Items from a dataset

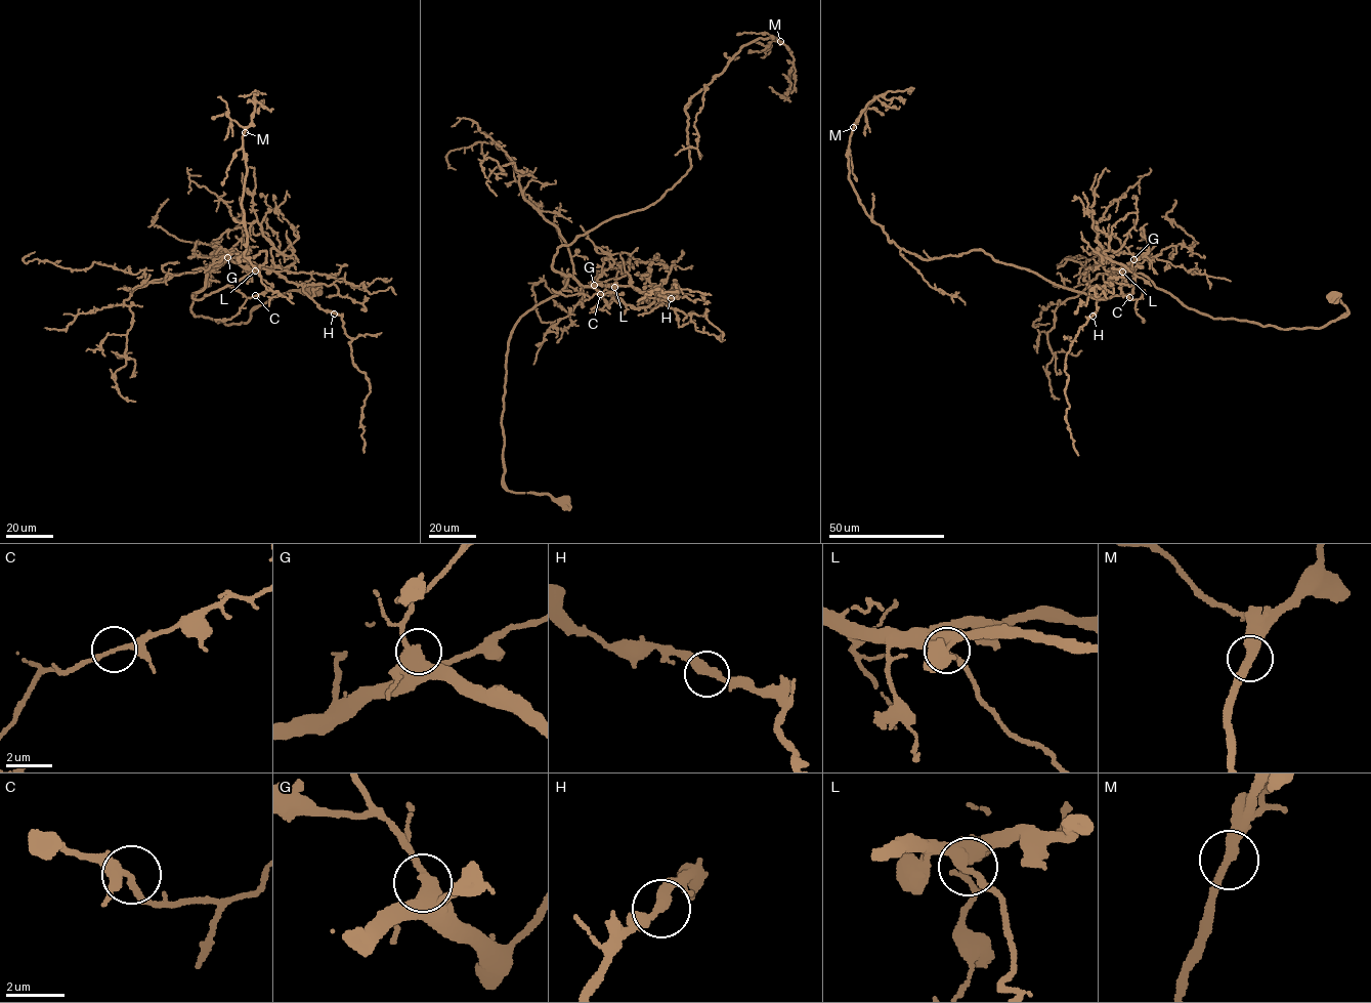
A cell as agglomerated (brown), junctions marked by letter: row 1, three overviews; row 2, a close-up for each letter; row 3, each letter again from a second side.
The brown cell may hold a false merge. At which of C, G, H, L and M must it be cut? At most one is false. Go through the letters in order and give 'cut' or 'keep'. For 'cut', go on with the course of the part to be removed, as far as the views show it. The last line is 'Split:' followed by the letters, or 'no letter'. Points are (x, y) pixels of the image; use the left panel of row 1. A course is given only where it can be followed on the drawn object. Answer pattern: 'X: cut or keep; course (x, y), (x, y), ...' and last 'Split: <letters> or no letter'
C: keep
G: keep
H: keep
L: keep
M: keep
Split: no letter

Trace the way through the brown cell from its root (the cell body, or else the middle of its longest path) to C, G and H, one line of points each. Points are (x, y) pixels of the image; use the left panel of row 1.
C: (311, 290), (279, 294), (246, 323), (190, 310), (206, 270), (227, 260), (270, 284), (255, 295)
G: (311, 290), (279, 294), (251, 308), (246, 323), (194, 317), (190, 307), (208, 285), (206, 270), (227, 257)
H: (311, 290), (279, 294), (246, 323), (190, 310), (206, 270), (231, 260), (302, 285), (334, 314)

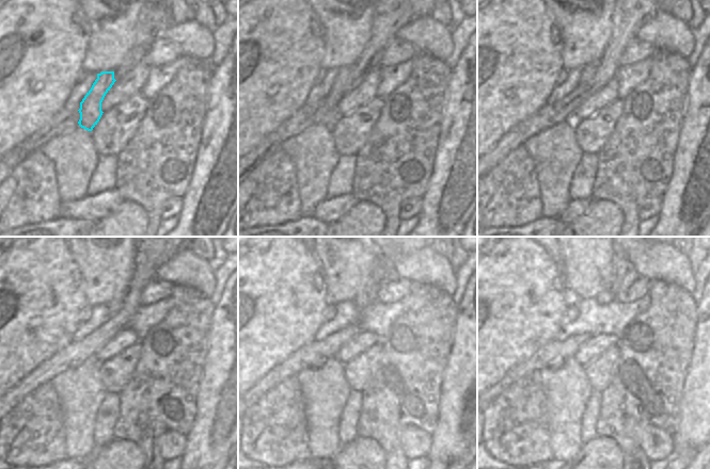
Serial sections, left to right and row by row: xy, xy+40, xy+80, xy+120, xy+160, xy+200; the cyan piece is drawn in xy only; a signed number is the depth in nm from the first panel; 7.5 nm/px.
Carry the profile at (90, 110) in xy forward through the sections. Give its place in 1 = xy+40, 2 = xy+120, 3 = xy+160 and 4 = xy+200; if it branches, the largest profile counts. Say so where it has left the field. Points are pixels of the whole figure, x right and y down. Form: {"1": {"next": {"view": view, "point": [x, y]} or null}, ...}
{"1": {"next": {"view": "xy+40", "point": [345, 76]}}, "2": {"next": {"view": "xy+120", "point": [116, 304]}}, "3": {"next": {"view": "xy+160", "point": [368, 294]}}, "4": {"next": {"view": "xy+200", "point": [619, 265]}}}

--

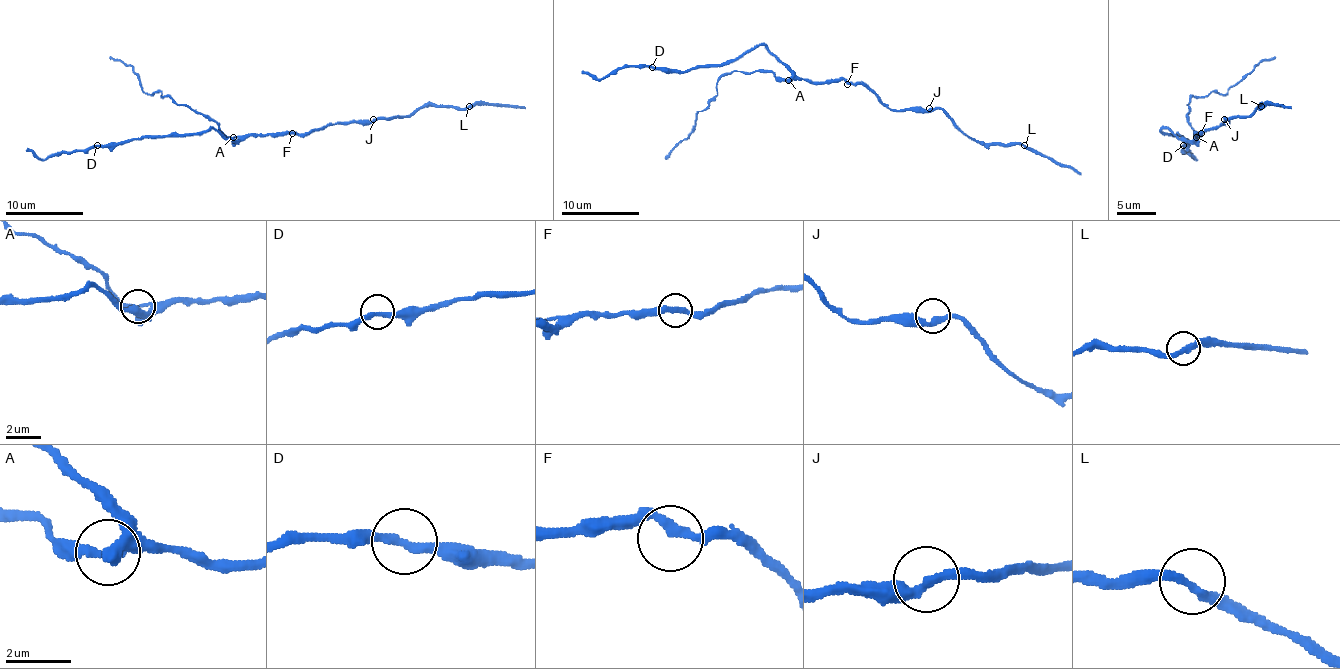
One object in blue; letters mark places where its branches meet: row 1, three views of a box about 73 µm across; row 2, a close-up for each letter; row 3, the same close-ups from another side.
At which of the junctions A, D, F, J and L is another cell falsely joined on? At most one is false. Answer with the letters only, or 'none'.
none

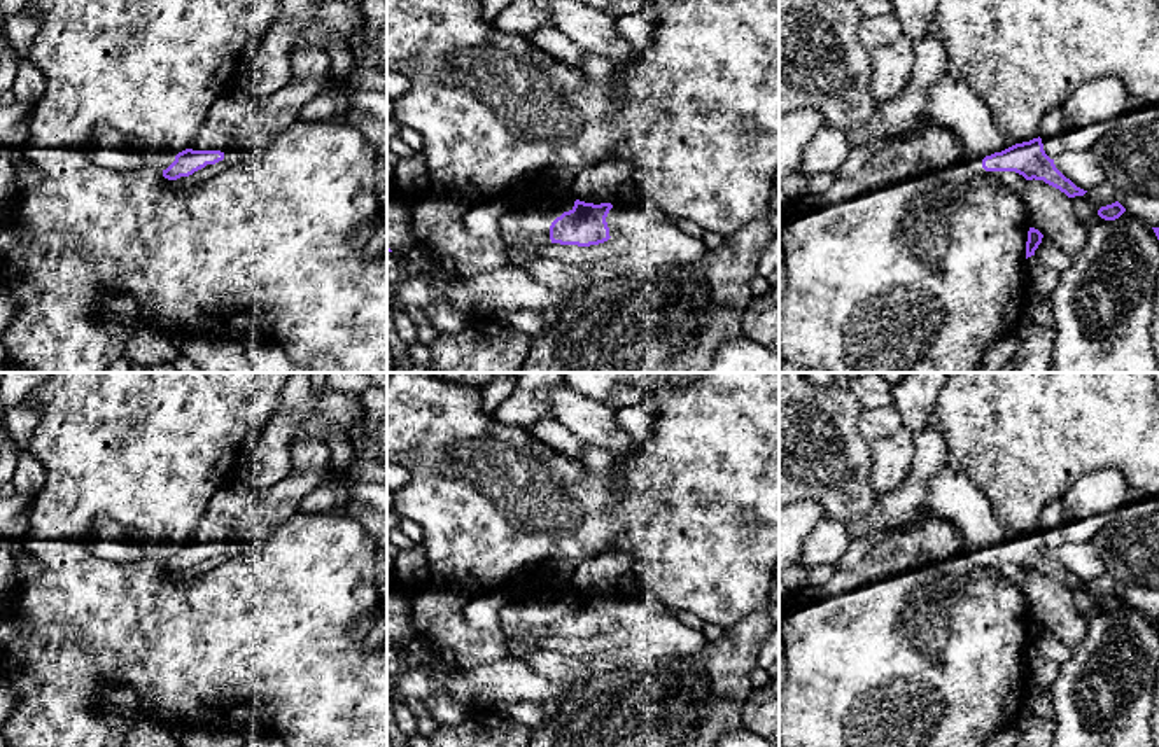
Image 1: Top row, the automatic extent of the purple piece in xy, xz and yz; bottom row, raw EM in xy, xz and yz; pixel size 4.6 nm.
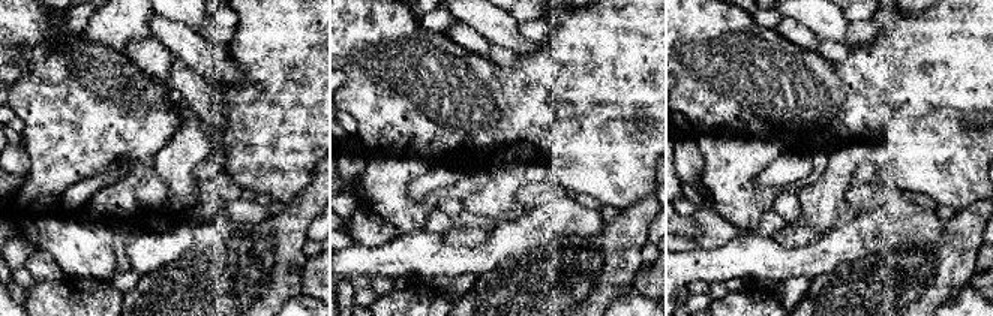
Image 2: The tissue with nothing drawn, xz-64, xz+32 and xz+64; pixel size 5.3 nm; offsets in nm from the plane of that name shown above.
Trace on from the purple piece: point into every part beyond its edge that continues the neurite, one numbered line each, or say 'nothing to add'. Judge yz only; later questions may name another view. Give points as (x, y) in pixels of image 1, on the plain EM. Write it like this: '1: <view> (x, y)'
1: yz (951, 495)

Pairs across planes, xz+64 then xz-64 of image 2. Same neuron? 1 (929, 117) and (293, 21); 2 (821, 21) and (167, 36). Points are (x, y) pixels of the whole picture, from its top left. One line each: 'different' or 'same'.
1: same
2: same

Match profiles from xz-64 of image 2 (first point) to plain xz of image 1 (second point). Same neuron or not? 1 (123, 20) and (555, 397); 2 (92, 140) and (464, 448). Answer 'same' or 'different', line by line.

--

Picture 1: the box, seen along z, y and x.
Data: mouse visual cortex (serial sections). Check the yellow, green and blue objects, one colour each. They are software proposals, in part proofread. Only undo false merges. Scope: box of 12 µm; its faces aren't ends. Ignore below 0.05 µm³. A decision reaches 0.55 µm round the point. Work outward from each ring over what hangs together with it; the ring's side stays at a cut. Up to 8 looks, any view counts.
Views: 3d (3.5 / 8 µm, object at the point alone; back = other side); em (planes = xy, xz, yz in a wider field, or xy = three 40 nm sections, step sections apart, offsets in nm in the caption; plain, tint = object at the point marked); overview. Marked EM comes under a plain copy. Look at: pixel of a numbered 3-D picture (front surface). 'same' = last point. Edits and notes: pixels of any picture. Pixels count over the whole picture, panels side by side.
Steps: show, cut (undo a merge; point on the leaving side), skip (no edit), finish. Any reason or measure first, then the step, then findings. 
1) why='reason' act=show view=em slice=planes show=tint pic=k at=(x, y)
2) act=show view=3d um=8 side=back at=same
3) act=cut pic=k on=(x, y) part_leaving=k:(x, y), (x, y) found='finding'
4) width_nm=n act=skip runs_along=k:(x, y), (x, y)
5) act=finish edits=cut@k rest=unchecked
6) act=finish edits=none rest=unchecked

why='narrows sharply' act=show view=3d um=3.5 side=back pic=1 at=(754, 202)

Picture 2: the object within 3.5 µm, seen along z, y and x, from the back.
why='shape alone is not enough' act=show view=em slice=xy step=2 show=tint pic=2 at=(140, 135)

Exercise aim: Above are the lines; repeat exactly the ones from the line containing "2) act=show view=3d um=8 side=back at=same" down to the line containing "5) act=finish edits=cut@k rest=unchecked", both inclusive.

Your response:
2) act=show view=3d um=8 side=back at=same
3) act=cut pic=k on=(x, y) part_leaving=k:(x, y), (x, y) found='finding'
4) width_nm=n act=skip runs_along=k:(x, y), (x, y)
5) act=finish edits=cut@k rest=unchecked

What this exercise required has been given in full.